The entire reason I applied for the Uganda/Rwanda program was to study in Rwanda. To me, the Uganda unit was incidental, just a month detour before the real program would begin. While not an expert in post-conflict issues in Rwanda by any means, my knowledge of the situation in Uganda was even more limited.
It’s difficult to quantify what I’ve learned in the last month. I feel like I’ve learned as much about myself as I have about post-conflict transformation, which is nice for me but does absolutely nothing to benefit anyone else. While in Gulu, I saw the devastating effects of 23 years of war up-close on an intimate level and it is impossible not to leave slightly different than when you arrived, even if I have yet to realize exactly I have changed.
During my three weeks in Gulu I saw people still living in the IDP camps, forcefully removed from their homes years ago and placed in cramped and squalid living conditions. During the height of LRA attacks, as much as 85% of the Acholi population was uprooted and displaced from their homes. As many, if not more people died in the camps from disease and malnutrition as from the direct violence of the war. While many people have left the camps since the violence has ended, many are still stuck in the same terrible environment, without the means to leave and start over. Empty packets of alcohol littered the ground of all the IDP camps we visited, leaving me feeling deeply conflicted. On one hand, I was angry that what little money available was going towards alcohol rather than feeding starving people or sending children to school. Yet, at the same time, it is impossible to ignore the fallout of deep psychological trauma as the result of years of violence, trauma that is hardly being addressed or treated. The saying was that during the conflict the men would be drunk by 10 am, the women drunk by 2 pm, and the children drunk by 6 pm. I doubt that the saying was much of an exaggeration.
At the same time as seeing the stagnant despair still permeating the IDP camps, I also I saw people trying to go back to their villages, but facing new problems living on their own after years of dependency on foreign aid.
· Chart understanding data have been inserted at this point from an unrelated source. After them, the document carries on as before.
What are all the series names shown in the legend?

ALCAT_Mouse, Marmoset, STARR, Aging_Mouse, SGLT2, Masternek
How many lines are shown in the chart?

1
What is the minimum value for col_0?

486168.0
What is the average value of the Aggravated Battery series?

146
Agoro was just one if many viliages that don’t have the resources to combat years lost to the camps. With the violence over, many NGO’s are pulling out of the area, taking aid with them. After years of surviving on handouts, people now have no idea how to provide for themselves. And as people begin to leave the camps, many violent land disputes are springing up. While we were in Gulu, news reached us of three deaths related to a land issue, when one member of a family locked his grandmother and two young cousins in a hut and burned it to the ground. I’ve met adults who had been abducted as children, met teenage mothers recently returned from the bush, seen massacre sites, and met survivors. I’ve gained an Acholi family and now know the ghosting shadow of what it means to hold that identity.
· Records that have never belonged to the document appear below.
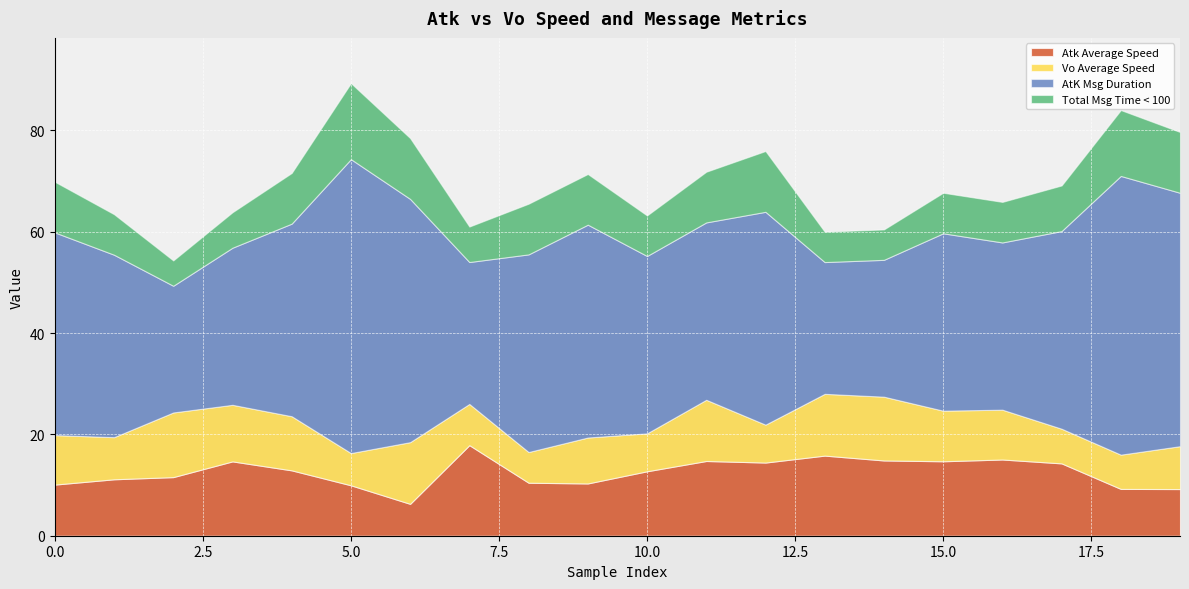

What is the maximum value shown in the chart?

58.0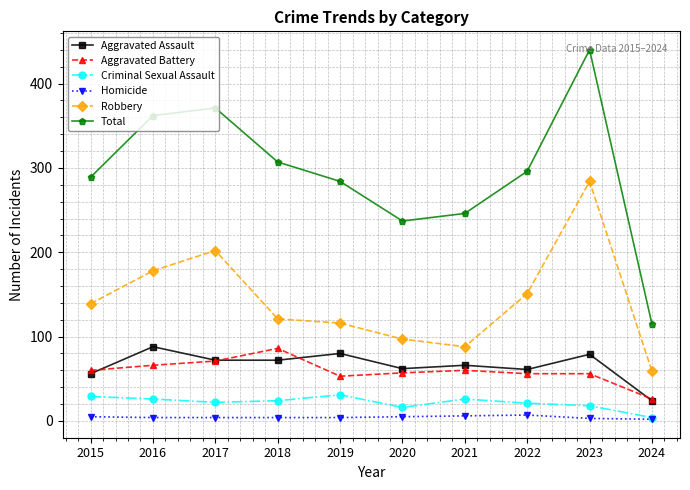

What is the difference between the maximum and minimum values in the Criminal Sexual Assault series?

27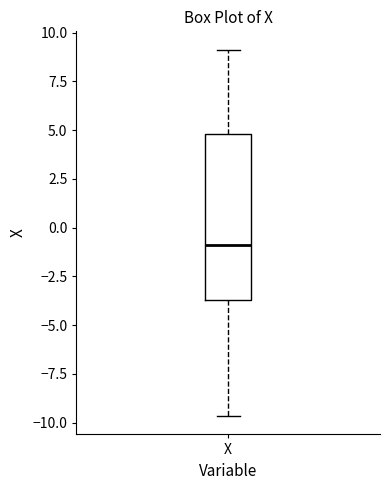

Where does the median line of the box for X sit on the y-axis? The values are not printed on the chart, so give them approximately, as read against the axis.

-1.0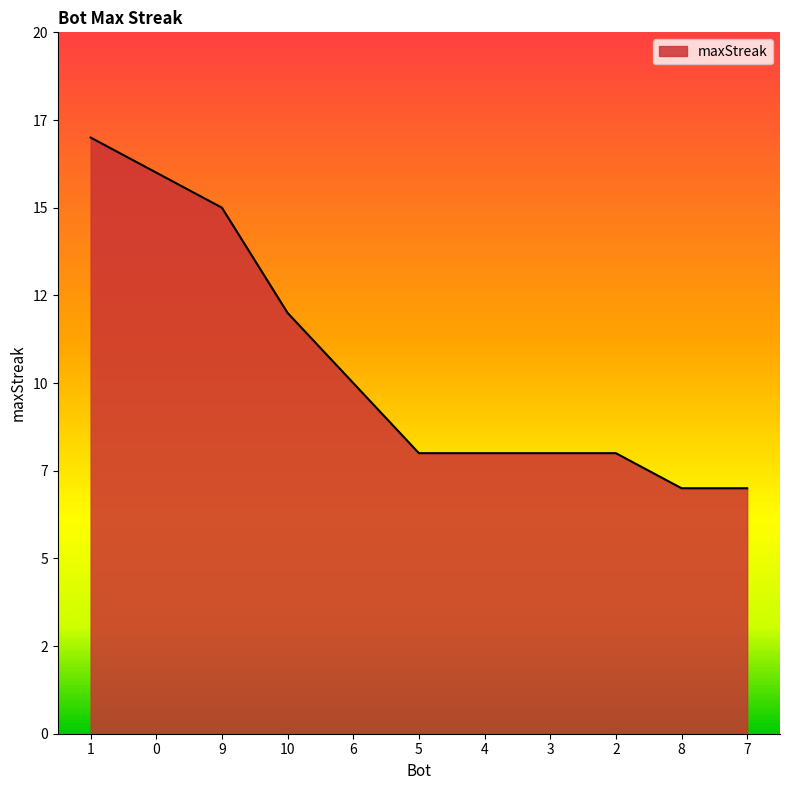

Does the chart have visible grid lines?

No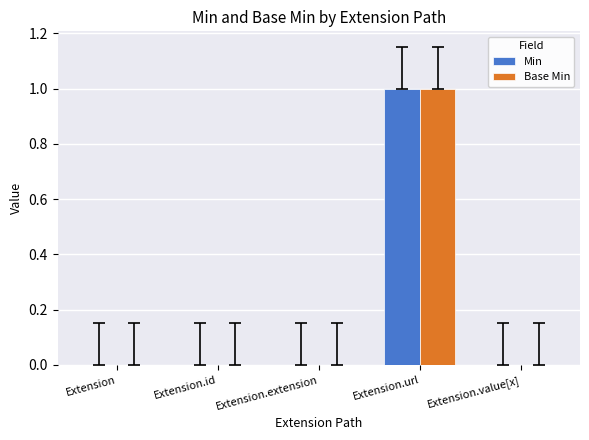

At which category is the sum across all series the highest?

Extension.url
Even with the LRA gone from Northern Uganda, they are still not gone from East Africa. It is estimated that over 25,00 children were abducted during the war and that many still remain in the bush. Gulu is treated as a ‘post-conflict’ area, which I disagree with, and not just because Kony has yet to sign the final peace agreement. It’s like Gulu exists in it’s own little bubble of deep denial. People want so desperately for the conflict to be over. Even if the LRA never comes back and the violent conflict really has left Gulu, Northern Uganda is still very much in conflict. It is in conflict because it is in transition, and that isn’t going to change any time soon. Northern Uganda is in a critical moment, the decisions being made now will determine if this area recovers or if the LRA won the war. The LRA might have physically gone, but they left unimaginable damage in their wake.